A solution to the organisational chaos of LEA Schools, Faith Schools,Academies, Free Schools...

The academies model of education is damaging, costly and unsustainable

Posted by

Ron Glatter on the Guardian website on Wednesday 9 July 2014

Summary

Recent scandals, such as the Trojan horse affair, have highlighted key faults with academies and free schools. The maintained trust school model would work better

The penny seems finally to be dropping. The enormous structural flaws in the school system that's been developed by the coalition government have been brutally exposed by a series of recent cases concerningacademies and free schools, as well as the Trojan horse affair in Birmingham. It is fragmented, incoherent, susceptible to impropriety and essentially unsustainable.

Professor Andy Green, a leading researcher on comparative education at the the London Institute of Education, has pointed out that the constant reorganisations since the 1980s have created "a byzantine complexity of school types, and a school 'system' so fragmented that it barely warrants the name". The huge increase in academies and the growth of free schools since 2010 have laid the fault-lines bare.

More and more minds are now focused on the problem of picking up the pieces. The task is a daunting one and has at least two distinct components. The first is to recreate a proper degree of local oversight, greatly complicated by the generally poor image of local authorities in education. This image has been created partly by politicians hostile to state bodies (particularly those they cannot control), partly by the withering of expertise following more than two decades of onslaught by central government and partly by indifferent performance by some authorities. For example, some local authorities were too ready to close schools and this gave a strong impetus to the creation of a number of free schools when the policy was introduced.

For this reason – and because politics thrives on change rather than a reversion to the old status quo – the search is on for something different. The government has been appointing regional commissioners supported by "headteacher boards", but there are just eight of these to cover the whole of England and they are essentially agents of central government overseeing only academies and free schools.
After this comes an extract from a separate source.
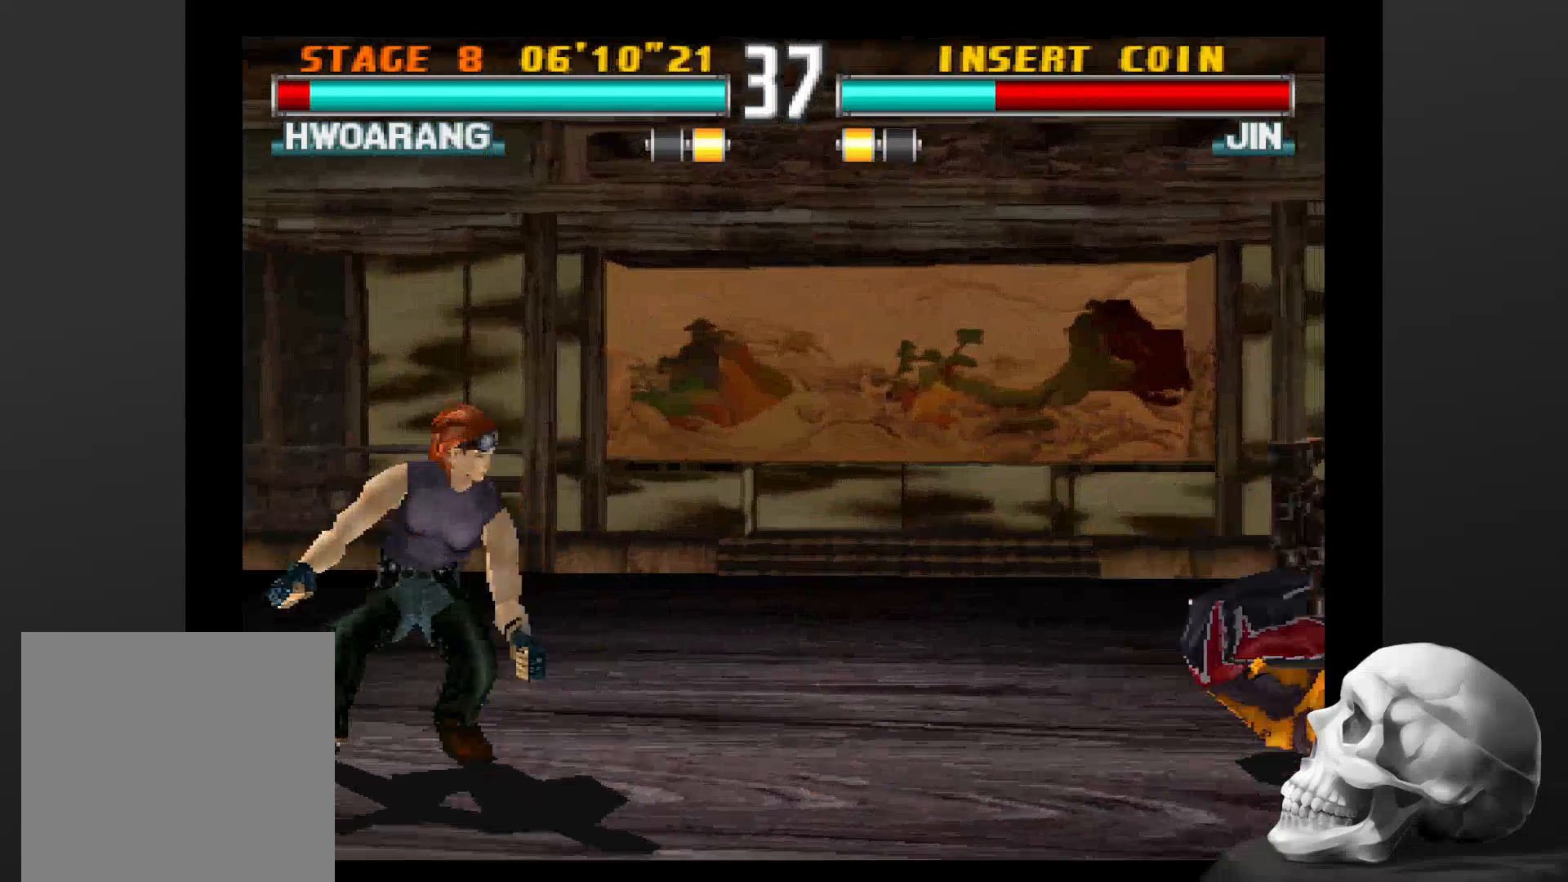
{"buttons": [], "left_stick": "center", "right_stick": "center", "events": [[400, "CIRCLE", "down"], [500, "CIRCLE", "up"]]}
A review for the Labour Party by former education secretary David Blunkett has proposed a new tier headed by a director of school standards who would oversee all publicly-funded schools, not just academies and free schools. This individual would have a remit for planning and quality issues over a wider – often referred to as a "sub-regional" – area while leaving other tasks to the existing local authorities.

The dilemma about creating any new middle tier structure is acute. If you create another level and split the tasks between the two levels, you can be accused of breeding more bureaucracy and confusion, a charge the prime minister has already levelled at Labour. On the other hand, if you strip local authorities of all their education functions and hand them over to new, larger bodies, that may make them more remote and less responsive to local people.

But picking up the pieces isn't just a question of finding a structural solution for the "middle tier". Process is just as important as structure, perhaps more so. Central to the current set-up is the process of commissioning, currently involving the secretary of state and his officials issuing "funding agreements" for academies and free schools and then attempting to monitor them, mainly through Ofsted and the Education Funding Agency.

This wholesale contracting out of state schools to a huge number of different and highly disparate bodies is the prime cause of the current chaos and the chief barrier to effective oversight and support. But it's being given much less attention than the middle tier issue. As David Walker, former director of public reporting at the Audit Commission, wrote recently: "Whitehall simply has not acquired the capacity to write contracts that stretch contractors, including third sector providers… Officials seem to have given up on monitoring performance." It's not at all clear that this thorny process would be handled any better if it were passed over to new or existing local bodies.

As well as being damaging and costly, the system is clearly unsustainable at anything like the current scale, let alone at the kind of scale that would be involved if the government's aim of the academy model becoming the norm were ever realised. It must be phased out as existing contracts come to their end and gradually replaced by a more robust model for all schools, such as that of the maintained trust school introduced by the Labour government in 2006. That gives schools ample autonomy and allows outside expertise to be brought in while upholding taxpayer-funded schools as interdependent public institutions. That's exactly the kind of model that should become the norm.

Ron Glatter is emeritus professor of educational administration and management at The Open University and a visiting professor at the Institute of Education, University of London.